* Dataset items
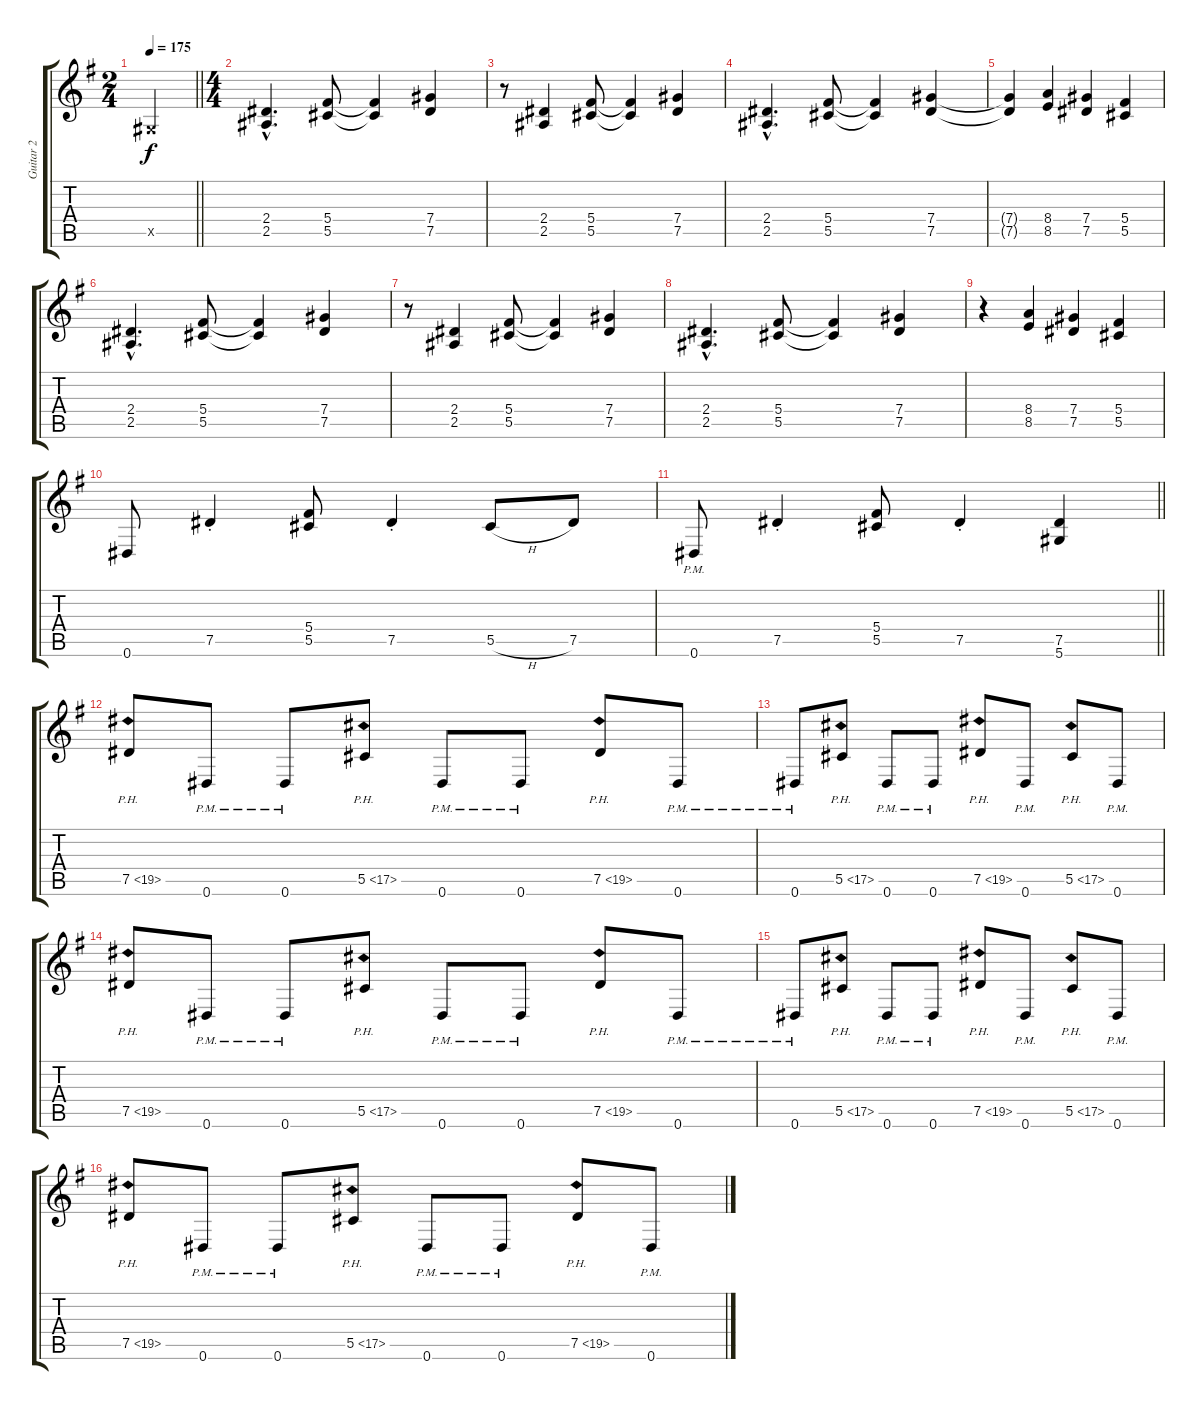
\track ("Guitar 2" "Guitar 2") {instrument distortionguitar}
\staff {score tabs}
\tuning (Eb4 Bb3 Gb3 Db3 Ab2 Eb2) {hide}
\ts (2 4)
\tempo 175
\clef g2
\barLineRight lightlight
\ks g
0.5{x}.2{dy f instrument distortionguitar} |
\ts (4 4)
(2.4{hac} 2.5{hac}).4{d} (5.4 5.5).8 (5.4{t} 5.5{t}).4 (7.4 7.5).4 |
r.8 (2.4 2.5).4 (5.4 5.5).8 (5.4{t} 5.5{t}).4 (7.4 7.5).4 |
(2.4{hac} 2.5{hac}).4{d} (5.4 5.5).8 (5.4{t} 5.5{t}).4 (7.4 7.5).4 |
(7.4{t} 7.5{t}).4 (8.4 8.5).4 (7.4 7.5).4 (5.4 5.5).4 |
(2.4{hac} 2.5{hac}).4{d} (5.4 5.5).8 (5.4{t} 5.5{t}).4 (7.4 7.5).4 |
r.8 (2.4 2.5).4 (5.4 5.5).8 (5.4{t} 5.5{t}).4 (7.4 7.5).4 |
(2.4{hac} 2.5{hac}).4{d} (5.4 5.5).8 (5.4{t} 5.5{t}).4 (7.4 7.5).4 |
r.4 (8.4 8.5).4 (7.4 7.5).4 (5.4 5.5).4 |
0.6.8 7.5{st}.4 (5.4 5.5).8 7.5{st}.4 5.5{h}.8 7.5.8 |
\barLineRight lightlight
0.6{pm}.8 7.5{st}.4 (5.4 5.5).8 7.5{st}.4 (7.5 5.6).4 |
7.5{ph 12}.8 0.6{pm}.8 0.6{pm}.8 5.5{ph 12}.8 0.6{pm}.8 0.6{pm}.8 7.5{ph 12}.8 0.6{pm}.8 |
0.6{pm}.8 5.5{ph 12}.8 0.6{pm}.8 0.6{pm}.8 7.5{ph 12}.8 0.6{pm}.8 5.5{ph 12}.8 0.6{pm}.8 |
7.5{ph 12}.8 0.6{pm}.8 0.6{pm}.8 5.5{ph 12}.8 0.6{pm}.8 0.6{pm}.8 7.5{ph 12}.8 0.6{pm}.8 |
0.6{pm}.8 5.5{ph 12}.8 0.6{pm}.8 0.6{pm}.8 7.5{ph 12}.8 0.6{pm}.8 5.5{ph 12}.8 0.6{pm}.8 |
7.5{ph 12}.8 0.6{pm}.8 0.6{pm}.8 5.5{ph 12}.8 0.6{pm}.8 0.6{pm}.8 7.5{ph 12}.8 0.6{pm}.8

* Task brief
Copy the items above verbatim, from their beginning through the line that contains "(7.5 5.6).4 |", and leave the pictures out of your answer.

* Answer to the problem
\track ("Guitar 2" "Guitar 2") {instrument distortionguitar}
\staff {score tabs}
\tuning (Eb4 Bb3 Gb3 Db3 Ab2 Eb2) {hide}
\ts (2 4)
\tempo 175
\clef g2
\barLineRight lightlight
\ks g
0.5{x}.2{dy f instrument distortionguitar} |
\ts (4 4)
(2.4{hac} 2.5{hac}).4{d} (5.4 5.5).8 (5.4{t} 5.5{t}).4 (7.4 7.5).4 |
r.8 (2.4 2.5).4 (5.4 5.5).8 (5.4{t} 5.5{t}).4 (7.4 7.5).4 |
(2.4{hac} 2.5{hac}).4{d} (5.4 5.5).8 (5.4{t} 5.5{t}).4 (7.4 7.5).4 |
(7.4{t} 7.5{t}).4 (8.4 8.5).4 (7.4 7.5).4 (5.4 5.5).4 |
(2.4{hac} 2.5{hac}).4{d} (5.4 5.5).8 (5.4{t} 5.5{t}).4 (7.4 7.5).4 |
r.8 (2.4 2.5).4 (5.4 5.5).8 (5.4{t} 5.5{t}).4 (7.4 7.5).4 |
(2.4{hac} 2.5{hac}).4{d} (5.4 5.5).8 (5.4{t} 5.5{t}).4 (7.4 7.5).4 |
r.4 (8.4 8.5).4 (7.4 7.5).4 (5.4 5.5).4 |
0.6.8 7.5{st}.4 (5.4 5.5).8 7.5{st}.4 5.5{h}.8 7.5.8 |
\barLineRight lightlight
0.6{pm}.8 7.5{st}.4 (5.4 5.5).8 7.5{st}.4 (7.5 5.6).4 |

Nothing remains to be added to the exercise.